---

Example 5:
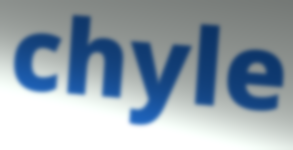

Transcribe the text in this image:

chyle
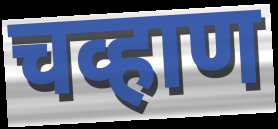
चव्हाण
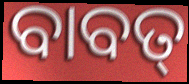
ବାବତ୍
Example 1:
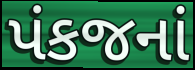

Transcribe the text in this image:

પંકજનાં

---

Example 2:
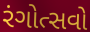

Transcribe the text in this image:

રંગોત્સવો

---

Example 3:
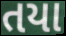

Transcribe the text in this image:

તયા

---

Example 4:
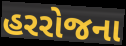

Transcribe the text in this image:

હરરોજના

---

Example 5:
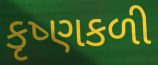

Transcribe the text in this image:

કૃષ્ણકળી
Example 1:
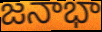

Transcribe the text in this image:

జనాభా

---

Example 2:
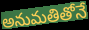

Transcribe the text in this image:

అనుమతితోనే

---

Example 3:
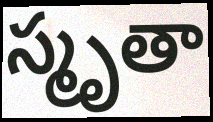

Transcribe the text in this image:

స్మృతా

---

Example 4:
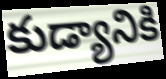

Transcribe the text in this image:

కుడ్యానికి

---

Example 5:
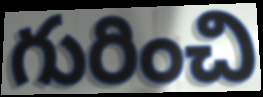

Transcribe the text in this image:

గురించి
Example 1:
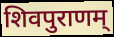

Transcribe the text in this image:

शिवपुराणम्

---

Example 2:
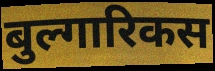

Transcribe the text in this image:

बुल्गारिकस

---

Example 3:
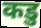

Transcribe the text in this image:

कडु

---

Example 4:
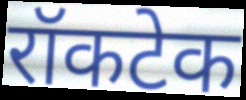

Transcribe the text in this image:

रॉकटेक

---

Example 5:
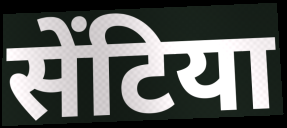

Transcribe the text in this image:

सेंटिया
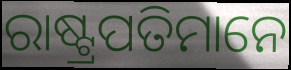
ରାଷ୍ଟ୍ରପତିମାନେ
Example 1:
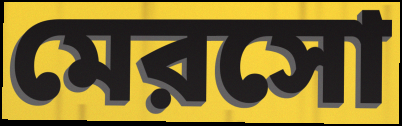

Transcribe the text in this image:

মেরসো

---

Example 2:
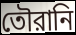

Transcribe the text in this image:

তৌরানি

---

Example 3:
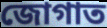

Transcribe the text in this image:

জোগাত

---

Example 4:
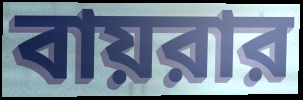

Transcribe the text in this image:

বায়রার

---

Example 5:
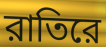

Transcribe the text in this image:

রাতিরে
──────
◆ **WHAT TO PRODUCE**: What is needed is an exact copy of all the records, minus any pictures.

◆ **EXERCISE ANSWER**:
---

Example 5:

Transcribe the text in this image:

chyle
चव्हाण
ବାବତ୍
Example 1:

Transcribe the text in this image:

પંકજનાં

---

Example 2:

Transcribe the text in this image:

રંગોત્સવો

---

Example 3:

Transcribe the text in this image:

તયા

---

Example 4:

Transcribe the text in this image:

હરરોજના

---

Example 5:

Transcribe the text in this image:

કૃષ્ણકળી
Example 1:

Transcribe the text in this image:

జనాభా

---

Example 2:

Transcribe the text in this image:

అనుమతితోనే

---

Example 3:

Transcribe the text in this image:

స్మృతా

---

Example 4:

Transcribe the text in this image:

కుడ్యానికి

---

Example 5:

Transcribe the text in this image:

గురించి
Example 1:

Transcribe the text in this image:

शिवपुराणम्

---

Example 2:

Transcribe the text in this image:

बुल्गारिकस

---

Example 3:

Transcribe the text in this image:

कडु

---

Example 4:

Transcribe the text in this image:

रॉकटेक

---

Example 5:

Transcribe the text in this image:

सेंटिया
ରାଷ୍ଟ୍ରପତିମାନେ
Example 1:

Transcribe the text in this image:

মেরসো

---

Example 2:

Transcribe the text in this image:

তৌরানি

---

Example 3:

Transcribe the text in this image:

জোগাত

---

Example 4:

Transcribe the text in this image:

বায়রার

---

Example 5:

Transcribe the text in this image:

রাতিরে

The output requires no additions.